* [PROBLEM TO SOLVE]:
Below this sentence is a listing; return exactly its lines from the one with "14. einen vereinfachten" to the one with "16. einen Prospekt", both kept, and nothing more.

* [RECORD EXCERPTS]:
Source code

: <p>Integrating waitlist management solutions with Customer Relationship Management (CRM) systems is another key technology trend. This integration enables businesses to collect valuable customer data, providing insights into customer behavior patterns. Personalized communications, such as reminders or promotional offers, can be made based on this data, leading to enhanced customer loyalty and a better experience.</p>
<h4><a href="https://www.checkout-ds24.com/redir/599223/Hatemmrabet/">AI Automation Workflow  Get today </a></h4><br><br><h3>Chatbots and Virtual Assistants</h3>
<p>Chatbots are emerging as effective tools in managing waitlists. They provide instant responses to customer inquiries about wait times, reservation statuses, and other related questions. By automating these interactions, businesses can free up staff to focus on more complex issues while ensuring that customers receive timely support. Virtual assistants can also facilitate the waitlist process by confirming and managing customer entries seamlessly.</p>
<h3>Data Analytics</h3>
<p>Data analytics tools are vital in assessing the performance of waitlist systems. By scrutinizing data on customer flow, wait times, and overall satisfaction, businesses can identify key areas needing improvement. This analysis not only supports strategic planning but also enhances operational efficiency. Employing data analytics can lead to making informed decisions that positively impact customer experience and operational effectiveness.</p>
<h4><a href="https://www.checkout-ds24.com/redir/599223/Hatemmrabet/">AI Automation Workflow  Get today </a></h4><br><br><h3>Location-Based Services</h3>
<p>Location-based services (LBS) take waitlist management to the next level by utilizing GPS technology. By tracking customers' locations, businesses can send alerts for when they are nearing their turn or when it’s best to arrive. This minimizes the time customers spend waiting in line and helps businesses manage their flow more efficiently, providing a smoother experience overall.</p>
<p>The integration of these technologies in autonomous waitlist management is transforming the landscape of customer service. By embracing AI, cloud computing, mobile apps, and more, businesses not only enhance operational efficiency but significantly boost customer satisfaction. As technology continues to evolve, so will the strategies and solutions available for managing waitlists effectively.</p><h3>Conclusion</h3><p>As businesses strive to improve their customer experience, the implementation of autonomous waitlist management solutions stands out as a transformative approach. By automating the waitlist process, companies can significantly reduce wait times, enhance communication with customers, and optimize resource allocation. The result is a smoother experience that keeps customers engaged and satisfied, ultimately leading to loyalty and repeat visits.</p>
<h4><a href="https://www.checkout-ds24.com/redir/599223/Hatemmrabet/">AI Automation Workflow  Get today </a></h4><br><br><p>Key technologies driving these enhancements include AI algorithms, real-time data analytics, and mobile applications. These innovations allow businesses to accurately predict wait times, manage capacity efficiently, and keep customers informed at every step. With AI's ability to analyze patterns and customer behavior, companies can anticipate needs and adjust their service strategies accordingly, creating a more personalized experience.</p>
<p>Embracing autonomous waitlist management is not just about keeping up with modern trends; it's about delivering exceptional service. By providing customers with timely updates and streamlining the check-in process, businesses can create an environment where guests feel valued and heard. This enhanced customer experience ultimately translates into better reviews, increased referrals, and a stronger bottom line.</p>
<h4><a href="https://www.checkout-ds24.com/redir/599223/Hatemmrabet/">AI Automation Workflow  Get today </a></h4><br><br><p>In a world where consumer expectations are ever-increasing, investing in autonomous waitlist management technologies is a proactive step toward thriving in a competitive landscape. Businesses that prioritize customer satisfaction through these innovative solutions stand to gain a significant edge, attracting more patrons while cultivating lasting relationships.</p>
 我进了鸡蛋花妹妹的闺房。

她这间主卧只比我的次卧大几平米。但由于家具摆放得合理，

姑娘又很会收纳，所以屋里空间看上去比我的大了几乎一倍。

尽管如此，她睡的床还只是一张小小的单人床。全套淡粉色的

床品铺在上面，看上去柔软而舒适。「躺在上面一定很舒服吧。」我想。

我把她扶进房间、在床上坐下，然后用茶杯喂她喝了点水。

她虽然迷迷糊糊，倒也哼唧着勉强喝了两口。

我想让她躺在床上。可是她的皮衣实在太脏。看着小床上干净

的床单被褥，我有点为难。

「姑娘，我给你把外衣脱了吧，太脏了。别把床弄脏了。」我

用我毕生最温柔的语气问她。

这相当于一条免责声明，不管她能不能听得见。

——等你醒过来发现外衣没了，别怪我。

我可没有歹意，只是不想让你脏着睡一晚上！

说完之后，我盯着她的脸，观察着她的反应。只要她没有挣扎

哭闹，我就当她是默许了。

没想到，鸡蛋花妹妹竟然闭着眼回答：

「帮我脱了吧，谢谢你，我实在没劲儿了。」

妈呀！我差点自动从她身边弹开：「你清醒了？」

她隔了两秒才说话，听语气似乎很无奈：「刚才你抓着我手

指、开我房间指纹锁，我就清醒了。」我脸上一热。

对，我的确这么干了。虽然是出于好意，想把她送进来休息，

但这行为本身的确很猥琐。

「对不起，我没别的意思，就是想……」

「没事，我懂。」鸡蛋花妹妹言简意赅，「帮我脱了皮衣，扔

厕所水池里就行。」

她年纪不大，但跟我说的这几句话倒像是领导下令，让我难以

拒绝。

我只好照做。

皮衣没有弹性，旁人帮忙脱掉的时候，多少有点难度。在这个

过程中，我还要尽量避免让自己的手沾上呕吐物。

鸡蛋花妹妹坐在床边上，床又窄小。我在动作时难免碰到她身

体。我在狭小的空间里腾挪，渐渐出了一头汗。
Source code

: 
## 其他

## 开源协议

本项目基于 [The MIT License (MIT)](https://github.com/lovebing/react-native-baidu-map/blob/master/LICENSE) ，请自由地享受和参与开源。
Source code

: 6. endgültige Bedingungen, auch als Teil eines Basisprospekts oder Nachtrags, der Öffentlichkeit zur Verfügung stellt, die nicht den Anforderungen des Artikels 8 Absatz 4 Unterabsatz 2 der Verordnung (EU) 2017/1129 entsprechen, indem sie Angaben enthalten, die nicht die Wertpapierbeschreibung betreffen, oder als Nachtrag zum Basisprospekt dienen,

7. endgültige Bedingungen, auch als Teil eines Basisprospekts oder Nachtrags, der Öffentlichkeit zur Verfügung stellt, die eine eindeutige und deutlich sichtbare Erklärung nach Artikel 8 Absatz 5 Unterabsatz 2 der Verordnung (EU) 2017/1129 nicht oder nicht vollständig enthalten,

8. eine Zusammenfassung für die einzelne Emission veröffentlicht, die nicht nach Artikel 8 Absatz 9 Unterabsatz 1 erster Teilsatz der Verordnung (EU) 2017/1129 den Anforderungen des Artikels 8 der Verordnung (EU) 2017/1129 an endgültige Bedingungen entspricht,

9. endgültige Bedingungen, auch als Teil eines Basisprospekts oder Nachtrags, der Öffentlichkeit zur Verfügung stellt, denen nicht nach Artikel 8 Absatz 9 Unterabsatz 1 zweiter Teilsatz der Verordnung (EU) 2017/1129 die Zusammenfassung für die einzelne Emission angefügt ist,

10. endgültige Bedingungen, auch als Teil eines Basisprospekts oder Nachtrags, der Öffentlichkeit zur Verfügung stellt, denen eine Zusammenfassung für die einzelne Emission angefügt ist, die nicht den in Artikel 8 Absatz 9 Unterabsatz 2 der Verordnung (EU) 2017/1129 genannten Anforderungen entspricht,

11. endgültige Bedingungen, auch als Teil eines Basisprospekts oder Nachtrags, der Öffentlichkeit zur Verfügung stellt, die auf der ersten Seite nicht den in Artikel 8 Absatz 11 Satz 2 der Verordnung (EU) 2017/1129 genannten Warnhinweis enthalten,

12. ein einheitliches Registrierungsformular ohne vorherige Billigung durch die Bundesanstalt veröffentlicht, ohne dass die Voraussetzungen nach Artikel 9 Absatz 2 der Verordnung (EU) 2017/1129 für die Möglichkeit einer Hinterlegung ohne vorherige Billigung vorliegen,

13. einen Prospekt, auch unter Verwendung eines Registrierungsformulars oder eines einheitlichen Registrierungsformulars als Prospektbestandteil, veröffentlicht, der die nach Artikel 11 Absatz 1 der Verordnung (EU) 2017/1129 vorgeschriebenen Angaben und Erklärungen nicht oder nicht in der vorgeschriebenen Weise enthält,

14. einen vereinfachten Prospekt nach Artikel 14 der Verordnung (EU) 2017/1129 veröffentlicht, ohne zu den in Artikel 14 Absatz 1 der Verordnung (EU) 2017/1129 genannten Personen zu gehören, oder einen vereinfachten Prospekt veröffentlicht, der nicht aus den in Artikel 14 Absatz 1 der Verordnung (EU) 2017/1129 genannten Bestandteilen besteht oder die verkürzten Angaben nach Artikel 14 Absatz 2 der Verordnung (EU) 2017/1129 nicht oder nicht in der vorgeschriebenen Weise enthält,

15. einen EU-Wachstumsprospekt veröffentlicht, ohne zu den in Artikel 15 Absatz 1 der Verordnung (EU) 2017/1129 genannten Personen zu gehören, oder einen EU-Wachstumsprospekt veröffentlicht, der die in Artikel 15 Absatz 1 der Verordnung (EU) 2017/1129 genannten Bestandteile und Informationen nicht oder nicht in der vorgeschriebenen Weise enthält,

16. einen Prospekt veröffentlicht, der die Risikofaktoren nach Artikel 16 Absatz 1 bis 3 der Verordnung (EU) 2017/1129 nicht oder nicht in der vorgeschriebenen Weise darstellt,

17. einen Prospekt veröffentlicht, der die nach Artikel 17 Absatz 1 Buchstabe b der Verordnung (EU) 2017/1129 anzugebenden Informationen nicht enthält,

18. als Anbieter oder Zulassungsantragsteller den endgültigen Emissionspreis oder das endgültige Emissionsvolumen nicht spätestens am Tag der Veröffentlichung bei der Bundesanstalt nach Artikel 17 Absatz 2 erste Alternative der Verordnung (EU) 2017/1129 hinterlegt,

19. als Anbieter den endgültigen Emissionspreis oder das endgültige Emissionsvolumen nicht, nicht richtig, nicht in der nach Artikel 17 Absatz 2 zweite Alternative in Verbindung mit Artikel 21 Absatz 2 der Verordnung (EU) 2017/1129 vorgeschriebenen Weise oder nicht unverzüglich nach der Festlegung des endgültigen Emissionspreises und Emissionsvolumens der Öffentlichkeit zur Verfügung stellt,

* [ANSWER TO THE PROBLEM]:
14. einen vereinfachten Prospekt nach Artikel 14 der Verordnung (EU) 2017/1129 veröffentlicht, ohne zu den in Artikel 14 Absatz 1 der Verordnung (EU) 2017/1129 genannten Personen zu gehören, oder einen vereinfachten Prospekt veröffentlicht, der nicht aus den in Artikel 14 Absatz 1 der Verordnung (EU) 2017/1129 genannten Bestandteilen besteht oder die verkürzten Angaben nach Artikel 14 Absatz 2 der Verordnung (EU) 2017/1129 nicht oder nicht in der vorgeschriebenen Weise enthält,

15. einen EU-Wachstumsprospekt veröffentlicht, ohne zu den in Artikel 15 Absatz 1 der Verordnung (EU) 2017/1129 genannten Personen zu gehören, oder einen EU-Wachstumsprospekt veröffentlicht, der die in Artikel 15 Absatz 1 der Verordnung (EU) 2017/1129 genannten Bestandteile und Informationen nicht oder nicht in der vorgeschriebenen Weise enthält,

16. einen Prospekt veröffentlicht, der die Risikofaktoren nach Artikel 16 Absatz 1 bis 3 der Verordnung (EU) 2017/1129 nicht oder nicht in der vorgeschriebenen Weise darstellt,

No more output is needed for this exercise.